Trump’s proposal would cut $491 million from CISA’s $3 billion budget and would eliminate the agency’s work on countering mis- and disinformation, according to a letter that Office of Management and Budget Director Russell Vought sent to Congress. The letter also mentioned eliminating “external engagement offices such as international affairs.” A separate White House fact sheet said the budget would streamline CISA by “consolidating redundant security advisors and programs.”
“These programs and offices were used as a hub in the Censorship Industrial Complex to violate the First Amendment, target Americans for protected speech, and target the president,” Vought told lawmakers, repeating a debunked right-wing talking point about CISA’s work with state and local governments and tech companies during the 2020 presidential election.
The Trump administration previously paused CISA’s entire election security program — including the agency’s efforts to combat foreign influence operations — and laid off nearly two dozen employees involved in election defense.
Vought accused CISA of being “more focused on censorship than on protecting the Nation’s critical systems,” which “put them at risk due to poor management and inefficiency, as well as a focus on self-promotion.”
CISA spent a tiny fraction of its budget on mis- and disinformation work. “The last time we looked at this, it was something less than $2 million,” which was “far less than 1%” of CISA’s budget, Brandon Wales, the agency's former executive director, said at a hearing in January.
The White House fact sheet said the president's budget “refocuses CISA on its core mission” of protecting federal networks and “coordinating with critical infrastructure partners.” Homeland Security Secretary Kristi Noem made similar remarks during a keynote address at the RSAC Conference in San Francisco this week, saying CISA needed to get “back on mission.”

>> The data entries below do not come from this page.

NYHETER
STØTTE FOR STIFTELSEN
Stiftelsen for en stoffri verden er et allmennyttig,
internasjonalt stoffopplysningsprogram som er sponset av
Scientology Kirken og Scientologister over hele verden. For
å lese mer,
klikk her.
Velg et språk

It remains unclear how the budget — the details of which have not been released — will cut CISA’s international office or its local security adviser programs. Both of those efforts have helped the agency expand its footprint, build its reputation, and earn the trust of government and industry partners over the past few years.
CISA did not immediately respond to a request for comment.
CISA to go “back to basics”
Senior CISA officials have spent months telling employees to prepare for cuts aimed at reorienting the agency toward its basic responsibilities.
In a town-hall meeting on Wednesday, acting CISA Director Bridget Bean said the administration was “committed to making sure that CISA is resourced to do our core mission functions as articulated in our statutory mandates.” She described the agency’s task as “getting back to basics, looking at our core authorities [and] making sure that we’re continuing to invest our resources on those most important national, homeland, critical infrastructure and cybersecurity mission areas.”
“We are a six-year-old organization,” Bean told employees. “That means we are old enough to know what we’re doing well and what we’re not doing well.